CS 251: Assignment #3

Data Manipulation

Due midnight, 25 February 2010

The goal of this week's lab is to get you working with numpy, matrices, and your data. The following week we'll integrate the data with the GUI and implement the visualization pipeline.


The result of your work this week should be a DataSet class that holds the data as a numpy matrix along with a set of state variables and methods that enable simple data manipulation and transformations.

  1. Create a new python file DataSet.py (you're free to choose your own names for all of this, I'm just giving suggestions). Build the DataSet class in this file. The most important field in the DataSet class will be a numpy matrix that holds the data (at least the numerical fields). If you have some non-numerical data, you will need to develop a method for storing and managing it. If possible, encode non-numerical data as integer values. You can build a dictionary to do the translation.

    In addition to a default empty DataSet, make an optional argument for the DataSet class constructor that takes in a list of lists and puts the data into the numpy matrix. Then create a method that nicely prints out the data to the command line. Test your methods with some simple examples.

    The NumPy documentation includes a nice pdf book.
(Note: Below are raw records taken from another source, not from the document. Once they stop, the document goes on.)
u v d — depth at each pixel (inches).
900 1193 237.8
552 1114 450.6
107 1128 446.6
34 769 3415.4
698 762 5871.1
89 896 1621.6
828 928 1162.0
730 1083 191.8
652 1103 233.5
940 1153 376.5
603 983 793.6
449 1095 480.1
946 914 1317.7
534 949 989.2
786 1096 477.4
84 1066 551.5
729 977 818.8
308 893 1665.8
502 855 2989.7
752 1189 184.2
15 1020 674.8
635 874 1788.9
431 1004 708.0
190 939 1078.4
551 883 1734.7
    Come up with a plan on how to handle meta-data. One option would be to give it to the constructor as an additional optional argument that is a list of list pairs, where each pair is two strings: the name of the column and its meta-data information. Come up with something that works with your data set. Don't worry too much about it being a general solution to the problem (that's really hard).
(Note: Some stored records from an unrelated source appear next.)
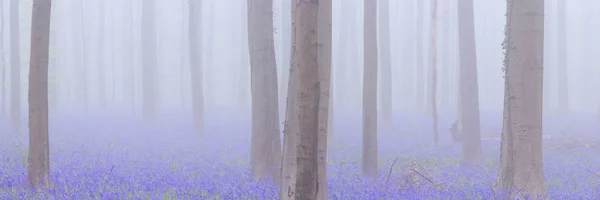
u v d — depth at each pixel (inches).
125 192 418.0
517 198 436.5
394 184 532.4
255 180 547.8
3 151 761.0
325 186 352.2
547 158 839.1
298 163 280.7
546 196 442.0
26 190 431.2
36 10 457.4
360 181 537.3
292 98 364.5
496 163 781.3
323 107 347.9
  2. Add methods for reading and writing the data to a file. The input format should be whatever format(s) your client is(are) using to store the data. The output format should be a CSV file compatible with Excel. As you design your I/O programs, think about how to manage metadata such as column labels. This information should be stored in the DataSet class. Make sure you test your output file with Excel to ensure it does what you expect.
  3. Create useful methods such as the following.
    • value - takes in a row and column and returns the data value.
    • point - takes in a row index and returns the data vector.
    • columns or dimensions - returns the number of variables in each data point.
    • size - returns the number of data points.
    • range - returns a list of 2-element lists with the minimum and maximum values in each column. With an optional index, returns the range for a single column.
    • mean - returns a list of the mean value for each column. With an optional index, returns the mean for just that column.
    • stdev - returns a list of the standard deviation for each column. With an optional index, returns the stdev for just that column
  4. Create a method select that returns a numpy matrix with just the selected columns. The function should take in a list of indices and return the matrix. You'll use this function when the user selects which axes to use for plotting. You probably want to limit the number of possible indices to five.
  5. Based on the needs of your client/data set, develop 1-2 more useful methods for your DataSet class. These may be accessor functions or data transformations. In some cases, for example, you may want the largest or smallest value over a set of columns (e.g. the earliest migration arrival date for a particular species over the last decade).



For this week's writeup, make one child page from the main data project page. On it, describe your DataSet class API, with brief descriptions of all the functions, their inputs, outputs, and purpose. If you do anything with the GUI, put a brief description on a separate wiki page (put the project3 label on both).


Once you have written up your assignment, give the page the label:


Put your code in the COMP/CS251 folder on fileserver1/Academics. Please make sure you are organizing your code by project.